Our mob have a wonderful view of health – it means caring for mind, body, spirit, and Country. Our ancestors and Elders have taught us how to look after ourselves and there are lots of ways to care for our health including accessing local Aboriginal and Torres Strait Islander community-controlled health services that have information and activities to help us heal.
Some of the things that are risks for cancer are also risks for other health problems. A healthy way of life might support the treatment you’re getting and might reduce the chances of the cancer coming back.
Dealing with problems left by the cancer or its treatment
Having cancer can be life changing. Some people say they don’t feel like their old self after cancer. Some people may still have problems after treatment is finished and can experience things like:
- Feeling really tired and no energy. Feeling very tired after cancer treatments and the emotions of dealing with cancer is very common. Your energy levels do get better with time, but while you are affected it’s important to rest if you need to. However, surprisingly, exercise and spending time on Country has been found to help too. Read tips to help with fatigue here.
- Pain and soreness in the body. You don’t need to put up with pain, including pain from surgery scars, muscle stiffness and joint pain. There are ways to manage pain, including medicines and ‘non-drug’ pain relief. Read more here.
- Not sleeping well. Many people find it hard to get to sleep (insomnia) or hard to stay asleep (disrupted sleep) after cancer. This can make you feel very tired. Read about tips to help you sleep after cancer.
- Problems with eating. You may not feel like eating or have problems with your mouth or teeth after cancer treatment. Food may also not taste the same. A healthy, balanced diet with a range of fresh food will help you feel better, have a healthy weight and have more energy. Read about tips for healthy eating after cancer.
- Problems going to the toilet. How your bladder feels, and works may change after surgery or radiotherapy, and you may need to pee more, or less than normal. You may feel constipated or go to the toilet more often. Yarn with your doctor, nurse or Aboriginal and /or Torres Strait Islander health worker to get some help if you have any of these problems. Read more about bladder and bowel problems.
- Feeling sad, down, or depressed, or anxious. Many of our mob have these feelings about their cancer or the cancer of a loved one. It’s important to reach out for the help and support you need, especially if you are feeling overwhelmed. Read more about feelings here.
There are ways to address these things to make you feel better. It will take time for your body, mind and spirit to heal and get strong again.
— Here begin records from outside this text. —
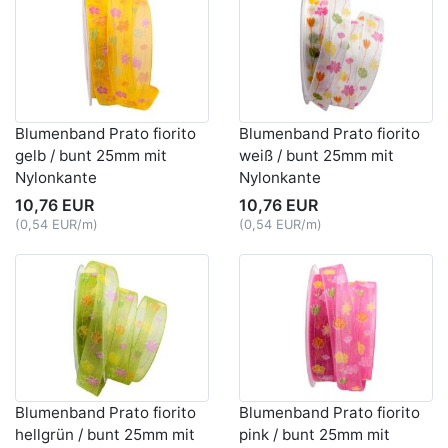
Blumenband Prato fiorito
Blumenband Prato fiorito
gelb / bunt 25mm mit
weiß / bunt 25mm mit
Nylonkante
Nylonkante
10,76 EUR
10,76 EUR
(0,54 EUR/m)
(0,54 EUR/m)
Blumenband Prato fiorito
Blumenband Prato fiorito
hellgrün / bunt 25mm mit
pink / bunt 25mm mit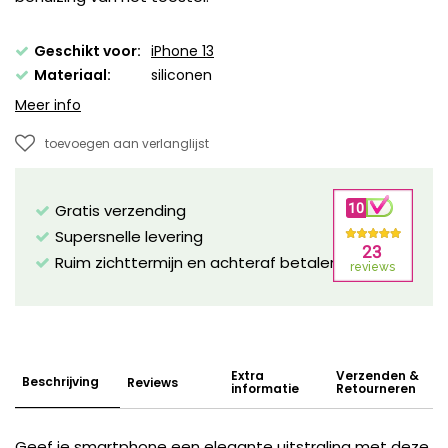
Geschikt voor:
iPhone 13
Materiaal:
siliconen
Meer info
toevoegen aan verlanglijst
Gratis verzending
Supersnelle levering
Ruim zichttermijn en achteraf betalen mogelijk!
Extra
Verzenden &
Beschrijving
Reviews
informatie
Retourneren
Geef je smartphone een elegante uitstraling met deze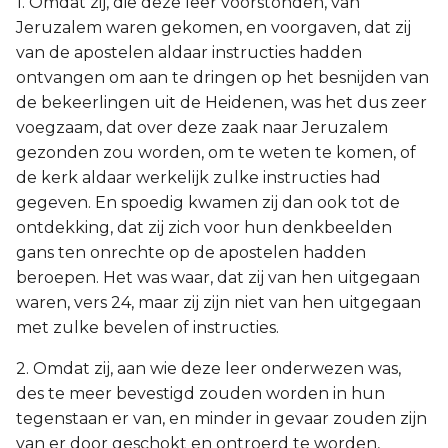
1. Omdat zij, die deze leer voorstonden, van
Jeruzalem waren gekomen, en voorgaven, dat zij
van de apostelen aldaar instructies hadden
ontvangen om aan te dringen op het besnijden van
de bekeerlingen uit de Heidenen, was het dus zeer
voegzaam, dat over deze zaak naar Jeruzalem
gezonden zou worden, om te weten te komen, of
de kerk aldaar werkelijk zulke instructies had
gegeven. En spoedig kwamen zij dan ook tot de
ontdekking, dat zij zich voor hun denkbeelden
gans ten onrechte op de apostelen hadden
beroepen. Het was waar, dat zij van hen uitgegaan
waren, vers 24, maar zij zijn niet van hen uitgegaan
met zulke bevelen of instructies.
2. Omdat zij, aan wie deze leer onderwezen was,
des te meer bevestigd zouden worden in hun
tegenstaan er van, en minder in gevaar zouden zijn
van er door geschokt en ontroerd te worden,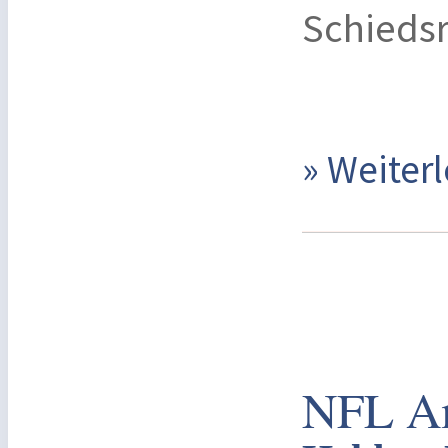
Schiedsr
» Weite
NFL Am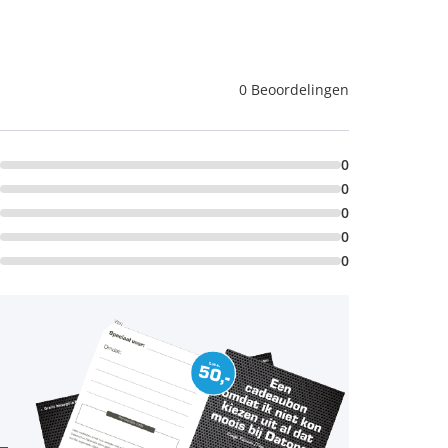
0 Beoordelingen
0
0
0
0
0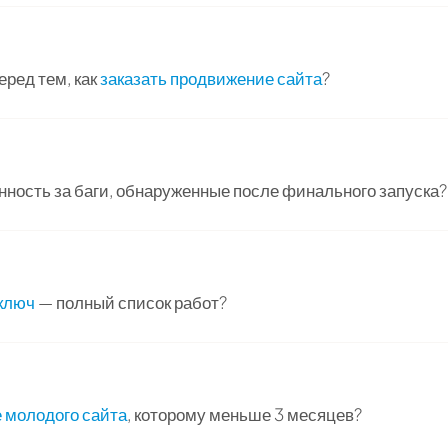
еред тем, как
заказать продвижение сайта
?
нность за баги, обнаруженные после финального запуска?
 ключ
— полный список работ?
 молодого сайта
, которому меньше 3 месяцев?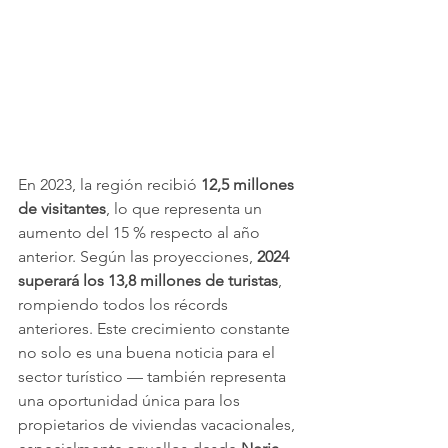
En 2023, la región recibió 
12,5 millones 
de visitantes
, lo que representa un 
aumento del 15 % respecto al año 
anterior. Según las proyecciones, 
2024 
superará los 13,8 millones de turistas
, 
rompiendo todos los récords 
anteriores. Este crecimiento constante 
no solo es una buena noticia para el 
sector turístico — también representa 
una oportunidad única para los 
propietarios de viviendas vacacionales, 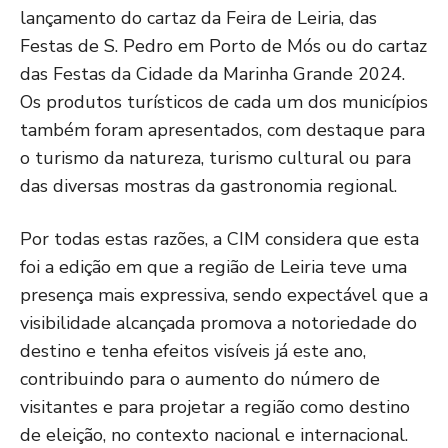
lançamento do cartaz da Feira de Leiria, das
Festas de S. Pedro em Porto de Mós ou do cartaz
das Festas da Cidade da Marinha Grande 2024.
Os produtos turísticos de cada um dos municípios
também foram apresentados, com destaque para
o turismo da natureza, turismo cultural ou para
das diversas mostras da gastronomia regional.
Por todas estas razões, a CIM considera que esta
foi a edição em que a região de Leiria teve uma
presença mais expressiva, sendo expectável que a
visibilidade alcançada promova a notoriedade do
destino e tenha efeitos visíveis já este ano,
contribuindo para o aumento do número de
visitantes e para projetar a região como destino
de eleição, no contexto nacional e internacional.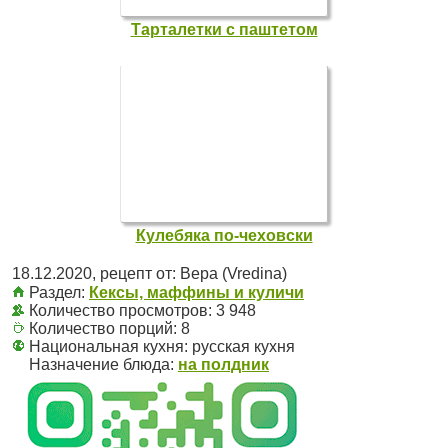
Тарталетки с паштетом
Кулебяка по-чеховски
18.12.2020
, рецепт от:
Вера (Vredina)
Раздел:
Кексы, маффины и куличи
Количество просмотров: 3 948
Количество порций:
8
Национальная кухня:
русская кухня
Назначение блюда:
на полдник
Yarn with your doctor, nurse or Aboriginal and/or Torres Strait Islander health worker about your options including traditional healing, bush medicines and cultural practices. You can yarn with your cancer doctors and nurses when you have follow-up check-ups. There are lots of ideas to help your recover. You can read stories of others here. Yarning with others who have been through cancer can help too.
Side effects or symptoms that worry you?
If you have side effects or symptoms that are worrying you, yarn with your doctor, nurse or Aboriginal and/or Torres Strait Islander health worker. Usually something can be done to help with side effects or symptoms and improve your wellbeing.
As well as looking after yourself in all these ways, remember that keeping our bodies healthy through leading a healthy lifestyle can also help your recovery after cancer and help restore your energy.
Drinking no or less alcohol, quitting smoking, healthy eating, moving your body and having a healthy weight will all help you to feel better after cancer.